La nemesi/ Il conto finale di chi accusava Roma ladrona


di Mario Ajello
Non è un complotto. E' solo un conto da pagare. Salatissimo, politicamente, per la Lega. E' il conto che smonta uno slogan ripetuto per decenni sugli alpeggi e sui pratoni, tra Pontida e il Dio Po: Roma Ladrona, la Lega non perdona. E invece alla Lega non è stato perdonato di avere depredato Roma. In questa storia alla rovescia, in cui il Carroccio deve vendersi tutto il poco che gli è rimasto per ripagare le truffe ai danni dell'odiato Stato centralista e dell'Urbe Matrigna accusata di impoverire il Nord, chi agitava il cappio contro la suburra romana luogo di pastette e di intrallazzi se lo vede adesso avvolto intorno al proprio collo. I lumbard si sono mangiati dal 1988 in poi, dai tempi di Bossi a quelli di Salvini, una torta dalle dimensioni di 348 miliardi 453 milioni 826 mila vecchie lire di finanziamento pubblico e rimborsi elettorali, ora il piatto piange e il cartello «magna magna» - che «Va stampato a caratteri di fuoco sul Colosseo!», gridava il Senatur - se lo sono aggiudicato loro. Con tanto di sentenza del giudice e di pronta esecuzione.

La retorica forcaiola sulle ruberie dello Stato Padrone finisce la sua parabola nella mestizia di una Lega Predona che denuncia trame oscure contro di essa per nascondere un andazzo che avrebbe fatto impallidire Alberto da Giussano e squagliare di lacrime il suo scudo da guerriero padanista.

DAI SORRISI ALLO CHOC
I diamanti comprati dal tesoriere Belsito. I soldi pubblici trasformati in lingotti d'oro dai presunti strateghi della Lega. Gli investimenti acrobatici tra Cipro e la Tanzania. La laurea comprata per il Trota. Tutto questo e tanto altro è la Grande Truffa ai Danni dello Stato. E ora ci sono da restituire 49 milioni di euro, e «dove li andiamo a prendere?», rideva due mesi fa Salvini, sicuro di cavarsela: «Al massimo abbiamo in cassa 49 euro e non sono neppure tanto sicuro che arriviamo a quella cifra». Anche se hanno già licenziato tutti i dipendenti del partito, perché i soldi avuti da Mamma Roma se li sono intascati la Bossi Family e i suoi clientes. Ora la certificazione di Lega Ladrona non sembra prevedere quelle italiche scappatoie, che loro definirebbero sudiste e levantine e che però speravano potessero scattare con una sanatoria o con lo scurdammoce o passato: napoletanismo che avrebbe fatto tanto comodo ai barbari sognanti.

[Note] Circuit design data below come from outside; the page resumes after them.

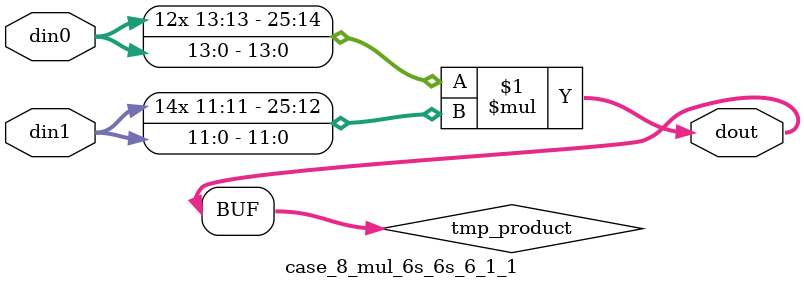
<source format=v>

`timescale 1 ns / 1 ps

 module case_8_mul_6s_6s_6_1_1(din0, din1, dout);
parameter ID = 1;
parameter NUM_STAGE = 0;
parameter din0_WIDTH = 14;
parameter din1_WIDTH = 12;
parameter dout_WIDTH = 26;

input [din0_WIDTH - 1 : 0] din0; 
input [din1_WIDTH - 1 : 0] din1; 
output [dout_WIDTH - 1 : 0] dout;

wire signed [dout_WIDTH - 1 : 0] tmp_product;



























assign tmp_product = $signed(din0) * $signed(din1);








assign dout = tmp_product;





















endmodule

</source>
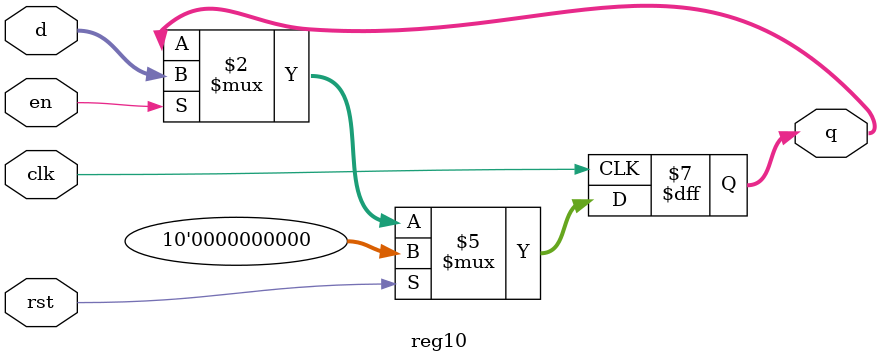
<source format=v>
`timescale 1ns / 1ps

module reg10(
    input clk,
    input rst,
	 input en,
    input [9:0] d,
    output reg [9:0] q
    );

always @(posedge clk) begin
	if(rst)
		q <= 0;
	else if(en)
		q <= d;
end

endmodule

</source>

La mazzata oltretutto ha un valore ancora più forte perché arriva alla vigilia del referendum autonomista della Lombardia e del Veneto. Una consultazione voluta proprio dalla Lega d'antan, quella bossiana e maroniana, ma che la leadership di Salvini, anche per tatticismo ad uso interno, ha sposato. Se il lombardo-veneto auto-governato avrebbe dovuto rappresentare la palestra della virtuosità di un partito serio e scrupoloso nel gestire i soldi dei cittadini, ebbene le vicende di queste ore rendono questo storytelling ancora più improponibile di prima. La morale immorale di questa storia è che la propaganda autonomista, di cui la Lega si è fatta da sempre portatrice, è sfociata in una sequela di ruberie. E proprio alla luce di questo è ancora più incomprensibile il fatto che la sinistra abbia deciso di associarsi - annunciando il proprio sì al referendum del 22 ottobre - a questa retorica in fondo anti-romana che ha prodotto frutti avvelenati e non riforme serie.

LE VISCERE
Come facciata, dunque, i proclami autonomisti e indipendentisti. Nelle viscere del Carroccio, invece, un cuore centralista, da intendersi come centro il luogo da spolpare. E così la Lega s'è fatta gaglioffa, sino al punto di superare in ruberia tutti gli altri che pretendeva d'impiccare sul Sacro Pratone di Pontida. Adesso, è il momento di leccarsi le ferite, e di contare i pochi spiccioli rimasti, di questa impostura ideologica lunga più di 30 anni. La Lega di Salvini, naturalmente non è la Lega di Bossi. I comportamenti di prima non sono paragonabili a quelli della generazione successiva al fondatore, anche se la discontinuità nei comportamenti sarebbe dovuta essere assai più marcata. Ed è anche, in effetti, un problema democratico serio quello per cui una delle maggiori forze politiche del Paese, e che rappresenta milioni di cittadini, si troverà ad affrontare le prossime elezioni senza avere i mezzi finanziari per farlo. E si tratta oltretutto di elezioni con il sistema proporzionale, che sono quelle che costano di più. Ma alla Lega modello Pulcinella (in peggio, naturalmente) a un certo punto Pantalone ha detto: ora non pago più, tocca a te!